IntelLabs / GraVi-T

Graph learning framework for long-term video understanding
Apache License 2.0
48 stars 5 forks source link

Pretrained weights #4

Open BStephen99 opened 3 months ago

BStephen99 commented 3 months ago

Hi there,

Thank you for this excellent work!!!

Would it be possible for you to share the pre-trained weights for the AVA active speaker model?

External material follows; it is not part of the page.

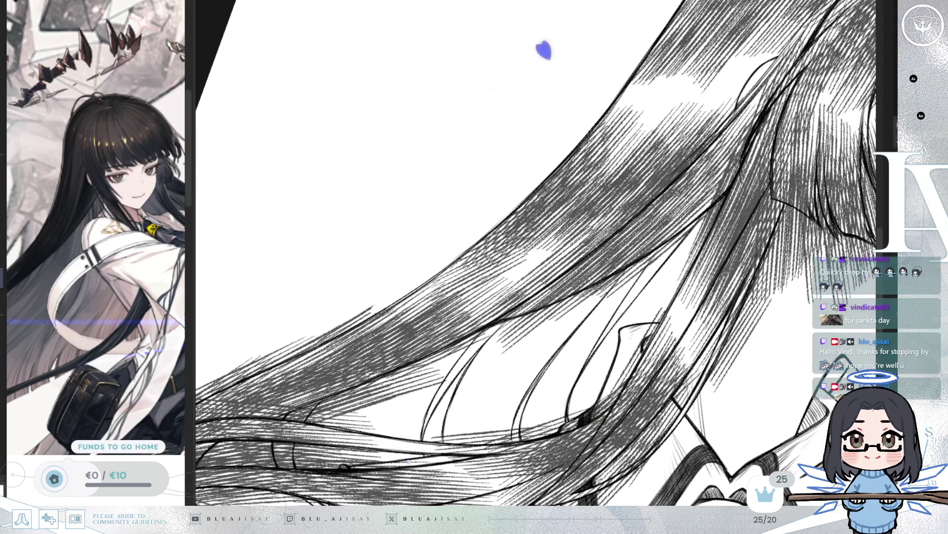
{"action": "key", "text": "4"}
{"action": "key", "text": "4"}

It would be much appreciated. :-)

kylemin commented 3 months ago

Due to Intel's policy, we do not have an immediate plan to share the pre-trained weights. We ask you to train the model on your end since the whole training process takes less than a few hours.

Thank you, Kyle

BStephen99 commented 3 months ago

Thanks for the response. Seems a bit silly, since they can be recreated. In any case, thanks again for making this repository available. 😁

BStephen99 commented 3 months ago

Sorry to bother you again, but I'm having trouble recreating the training features in RESNET18-TSM-AUG. Using the active-speakers-context repository, I swap the existing model for your models_stage1_tsm.py model, use the pretrained weights and I execute STE_forward.py with number of frames=11. The resulting features are not however the same as yours. Did you use all default parameters? The only other change I made was to reshape the video_data so it would be compatible with your model. (The input video data shape is (1, 11, 3, 144, 144) and the audio is (1,1,13,40). Does that seem correct?)